(Named joint coordinates)
--------

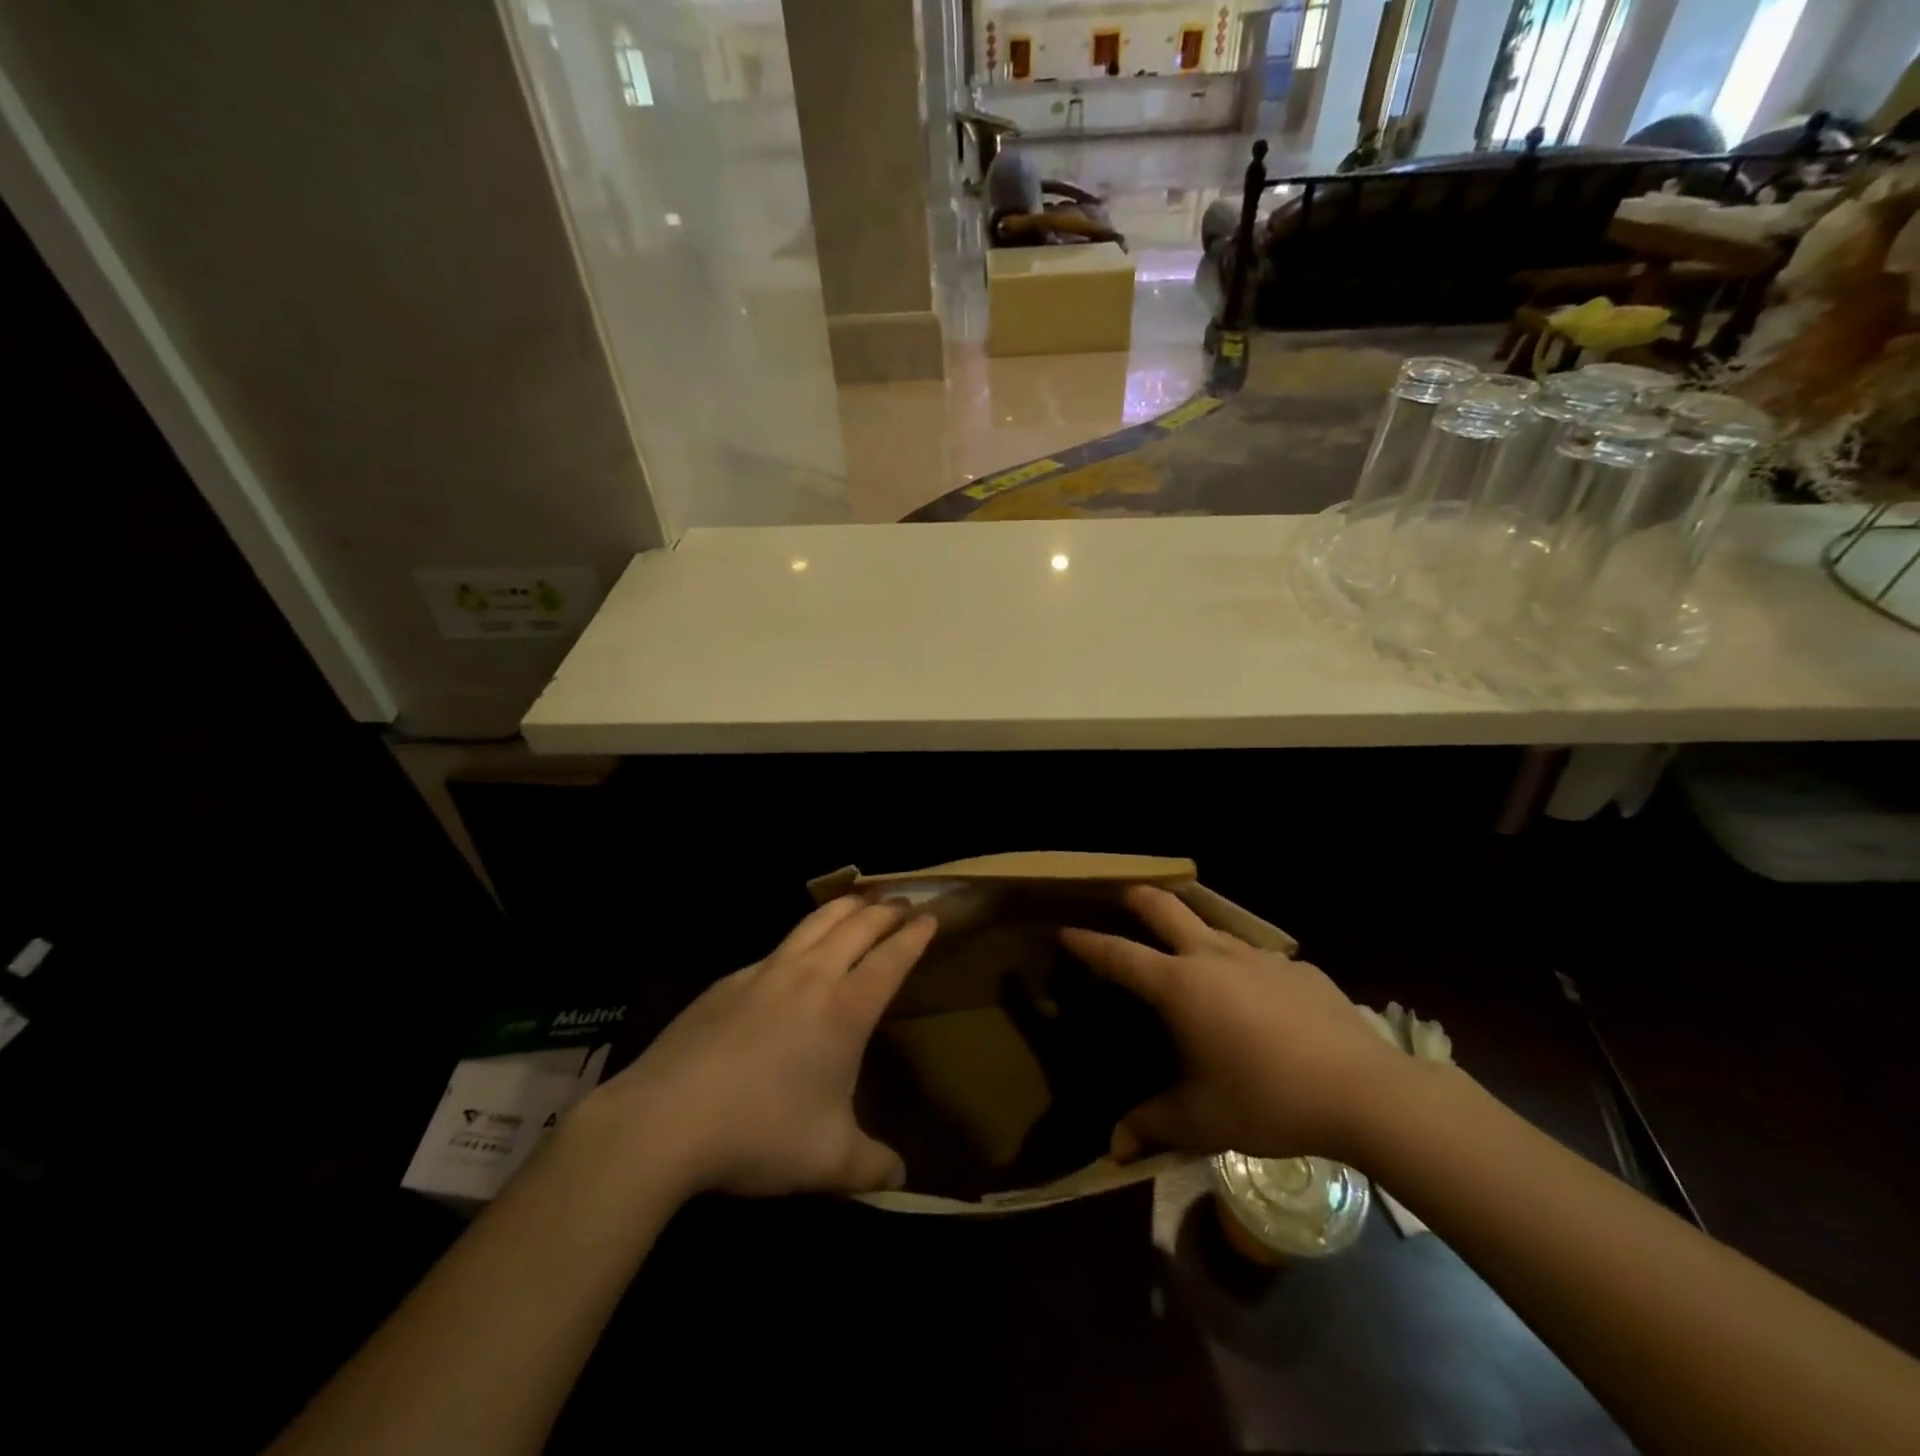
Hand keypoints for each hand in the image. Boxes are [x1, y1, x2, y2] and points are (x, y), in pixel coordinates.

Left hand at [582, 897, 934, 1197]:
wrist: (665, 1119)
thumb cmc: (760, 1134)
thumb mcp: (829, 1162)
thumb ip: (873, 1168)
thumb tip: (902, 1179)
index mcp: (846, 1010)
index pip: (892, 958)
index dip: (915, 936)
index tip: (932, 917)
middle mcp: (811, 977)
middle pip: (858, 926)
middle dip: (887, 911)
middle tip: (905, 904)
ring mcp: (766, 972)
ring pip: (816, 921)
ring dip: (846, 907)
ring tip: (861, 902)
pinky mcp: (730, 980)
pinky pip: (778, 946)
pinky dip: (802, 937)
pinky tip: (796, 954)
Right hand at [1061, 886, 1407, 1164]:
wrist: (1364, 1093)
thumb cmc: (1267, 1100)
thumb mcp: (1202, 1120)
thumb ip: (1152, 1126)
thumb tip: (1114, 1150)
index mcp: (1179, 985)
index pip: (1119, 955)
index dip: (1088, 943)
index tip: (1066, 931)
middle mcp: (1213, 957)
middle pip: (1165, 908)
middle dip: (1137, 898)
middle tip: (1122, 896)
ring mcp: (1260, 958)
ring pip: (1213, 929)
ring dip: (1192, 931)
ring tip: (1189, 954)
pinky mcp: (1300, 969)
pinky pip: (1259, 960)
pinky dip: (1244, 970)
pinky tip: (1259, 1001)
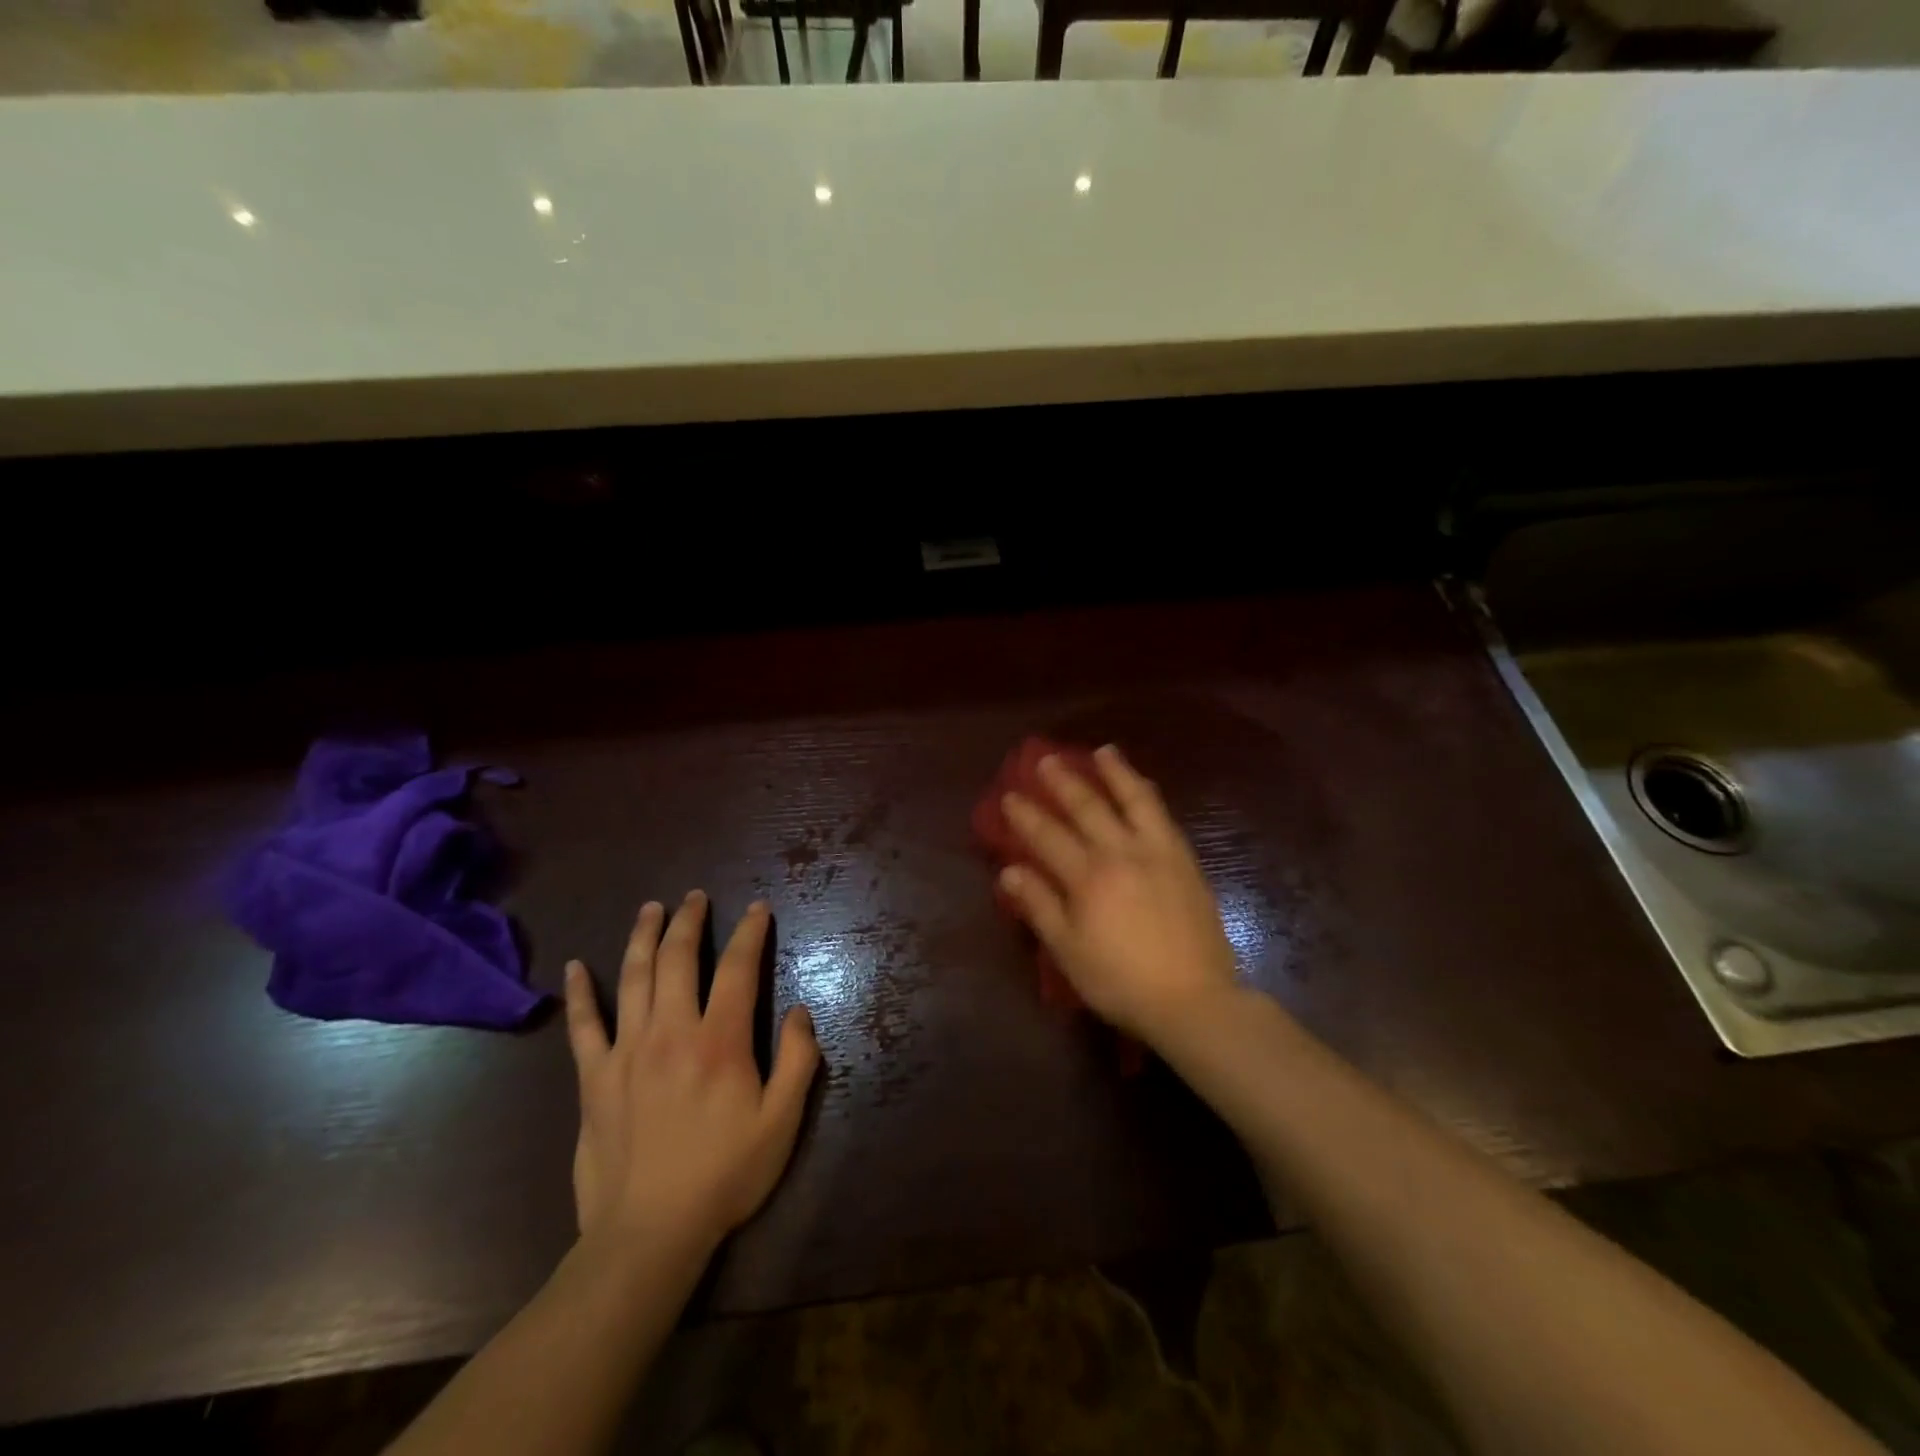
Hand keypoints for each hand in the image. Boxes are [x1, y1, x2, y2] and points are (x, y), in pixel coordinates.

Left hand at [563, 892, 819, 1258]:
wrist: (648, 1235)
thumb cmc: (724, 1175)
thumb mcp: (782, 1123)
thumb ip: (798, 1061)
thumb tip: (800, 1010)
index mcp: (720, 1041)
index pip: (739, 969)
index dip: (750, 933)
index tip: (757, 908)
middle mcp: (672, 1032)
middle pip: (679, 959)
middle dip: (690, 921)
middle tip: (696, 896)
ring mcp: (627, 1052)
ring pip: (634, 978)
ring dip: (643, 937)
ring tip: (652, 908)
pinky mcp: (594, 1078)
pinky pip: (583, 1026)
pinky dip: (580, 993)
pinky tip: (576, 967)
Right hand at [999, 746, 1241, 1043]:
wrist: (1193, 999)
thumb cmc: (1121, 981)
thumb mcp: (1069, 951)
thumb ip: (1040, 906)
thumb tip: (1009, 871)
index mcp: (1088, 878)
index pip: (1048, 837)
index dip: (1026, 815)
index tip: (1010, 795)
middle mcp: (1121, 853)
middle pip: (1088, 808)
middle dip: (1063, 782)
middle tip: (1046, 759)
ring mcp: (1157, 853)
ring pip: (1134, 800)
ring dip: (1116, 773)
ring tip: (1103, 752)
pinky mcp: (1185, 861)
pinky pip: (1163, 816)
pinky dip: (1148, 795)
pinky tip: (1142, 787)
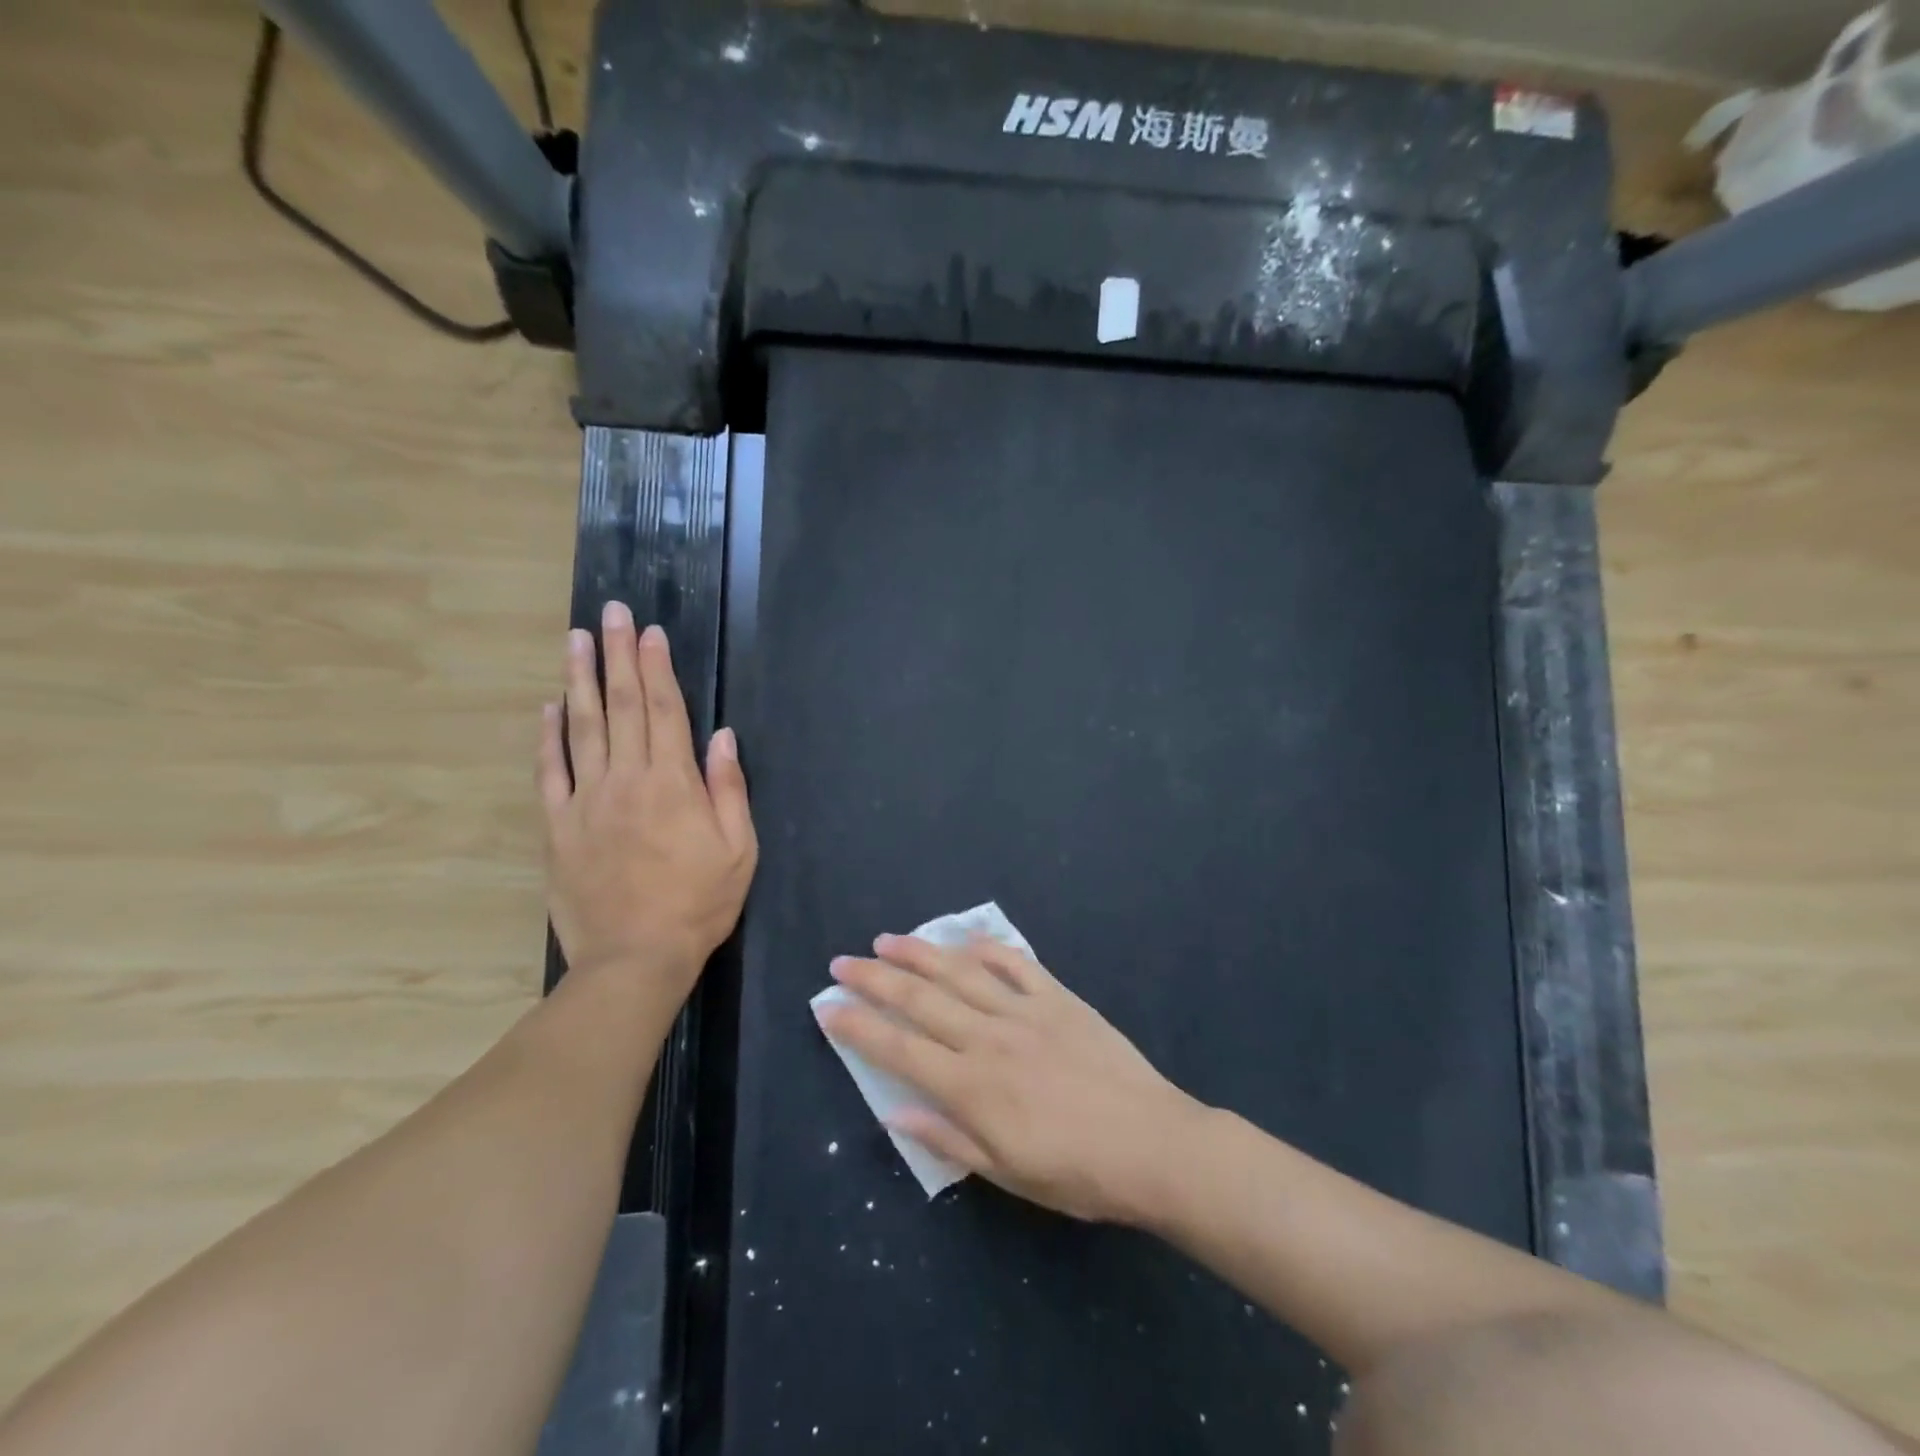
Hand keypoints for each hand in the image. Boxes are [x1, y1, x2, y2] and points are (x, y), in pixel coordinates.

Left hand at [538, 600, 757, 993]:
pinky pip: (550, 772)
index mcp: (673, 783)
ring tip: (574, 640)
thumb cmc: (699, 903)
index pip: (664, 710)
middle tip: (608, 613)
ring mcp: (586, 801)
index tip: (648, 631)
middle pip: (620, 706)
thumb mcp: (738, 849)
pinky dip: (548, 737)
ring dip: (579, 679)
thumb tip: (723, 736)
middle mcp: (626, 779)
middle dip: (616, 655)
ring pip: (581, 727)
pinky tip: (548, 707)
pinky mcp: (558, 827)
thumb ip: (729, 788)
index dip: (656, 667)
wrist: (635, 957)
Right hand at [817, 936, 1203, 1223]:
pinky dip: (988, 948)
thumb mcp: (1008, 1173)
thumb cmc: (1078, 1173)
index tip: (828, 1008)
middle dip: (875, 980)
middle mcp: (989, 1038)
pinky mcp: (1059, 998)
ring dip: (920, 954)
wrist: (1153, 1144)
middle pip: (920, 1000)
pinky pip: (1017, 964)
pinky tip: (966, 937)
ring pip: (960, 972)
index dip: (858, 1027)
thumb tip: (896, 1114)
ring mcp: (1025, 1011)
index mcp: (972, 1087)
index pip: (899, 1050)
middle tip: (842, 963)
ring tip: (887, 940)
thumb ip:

--------

**TO DO:** Each line above that falls between the line with "ring mcp: (1260, 958)" and the line with "index mcp: (1088, 878)" should be printed exactly, together with those two lines, but the pictures should not.

**TASK ANSWER:**
ring mcp: (1260, 958)
ring pip: (1213, 929)
ring dip: (1192, 931)
ring tip: (1189, 954)
pinky mcp: (1300, 969)
pinky pip: (1259, 960)
pinky dip: (1244, 970)
pinky tip: (1259, 1001)
Hand keypoints for each hand in the image. Boxes are [x1, y1, x2, y2] and points are (x, y), in pixel coordinates.

Left hand at [563, 892, 819, 1258]:
wrist: (648, 1235)
thumb cmc: (724, 1175)
thumb mcp: (782, 1123)
thumb ip: (798, 1061)
thumb tip: (800, 1010)
index mcp: (720, 1041)
index pip: (739, 969)
index dip: (750, 933)
index tip: (757, 908)
middle mcp: (672, 1032)
middle pip: (679, 959)
middle dip: (690, 921)
middle tip: (696, 896)
ring mcp: (627, 1052)
ring pip: (634, 978)
ring dip: (643, 937)
ring tip: (652, 908)
pinky mcp: (594, 1078)
pinky pip: (583, 1026)
pinky dip: (580, 993)
pinky tip: (576, 967)
Right hand at [999, 746, 1241, 1043]:
wrist: (1193, 999)
thumb cmc: (1121, 981)
thumb mcp: (1069, 951)
thumb ip: (1040, 906)
thumb tip: (1009, 871)
index mcp: (1088, 878)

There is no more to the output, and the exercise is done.